→ **Provided text**:
Kerr was understandably delighted with his troops after they managed to escape Utah with the victory and believes his team's willingness to dig in and fight is the primary reason they are on course to make history.
"They are amazing. Nothing went our way really for most of the night," Kerr said. "They kept fighting. We always compete, that is the great thing about this team. That is why we have this record and our guys compete every night.
"I love our competitive spirit. No matter what our record ends up, it almost doesn't matter. It is just an incredible display of competition and fight night after night."
The Warriors will need to at least go 5-2 in their remaining fixtures, but those seven encounters also include two battles with the San Antonio Spurs. Gregg Popovich's troops sit second in the Western Conference and have their own impressive record of 63-12 this year and they'll lock horns with the Dubs on April 7 and 10.

→ **Given material**:

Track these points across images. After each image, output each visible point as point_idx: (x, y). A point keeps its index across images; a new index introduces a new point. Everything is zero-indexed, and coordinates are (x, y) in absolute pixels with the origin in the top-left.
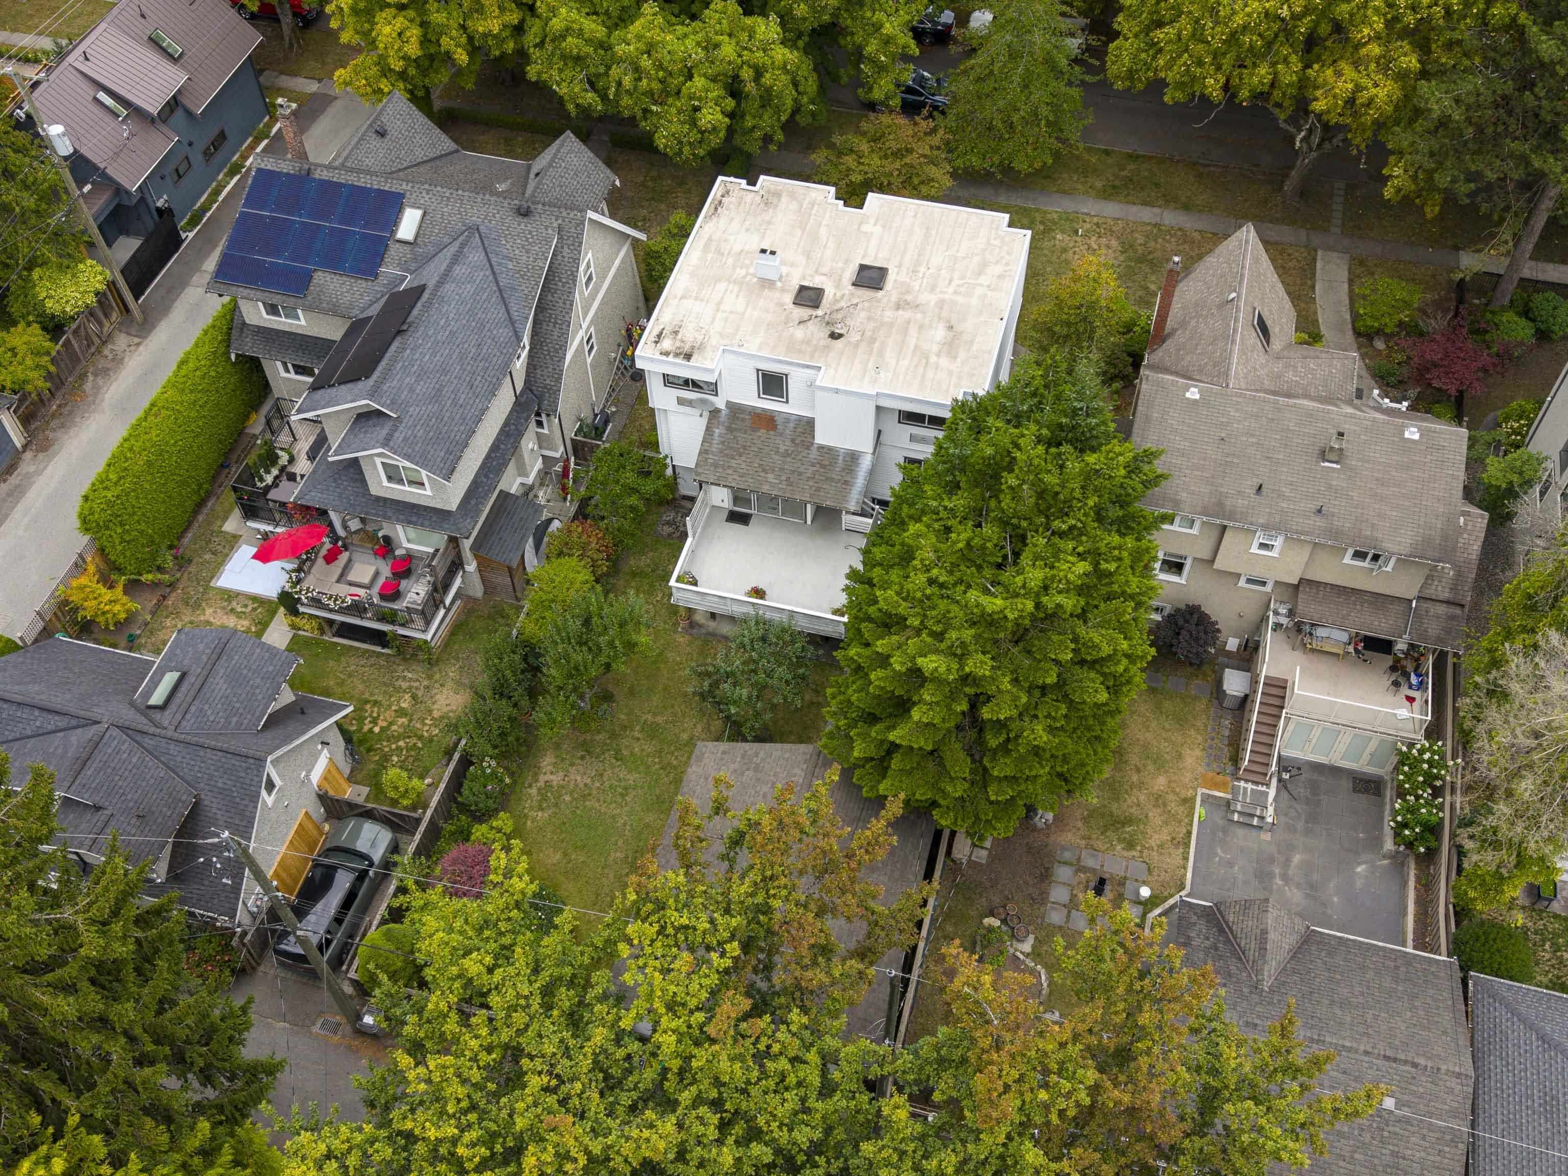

→ **Directions for this task**:
Continue the report on Kerr and the Warriors from where it stops. The material is separate from the Warriors report.

→ **Written response**:
The other sides to collide with the Warriors on their path to immortality are, in chronological order: Boston Celtics, Portland Trail Blazers, Minnesota Timberwolves, Spurs, @Memphis Grizzlies, @Spurs, Memphis Grizzlies.
Whilst the Celtics are flying high in the Eastern Conference and the Trail Blazers are contending for the playoffs in the West, the Timberwolves have nothing left to play for. The Grizzlies are currently fifth in the star-studded West, but have also lost four in a row and are without Marc Gasol.
When it comes to the Spurs, will Popovich opt to rest his veteran unit ahead of the playoffs and play into the Warriors' hands, or will he seek to deal them a psychological blow before the postseason commences by denying them history?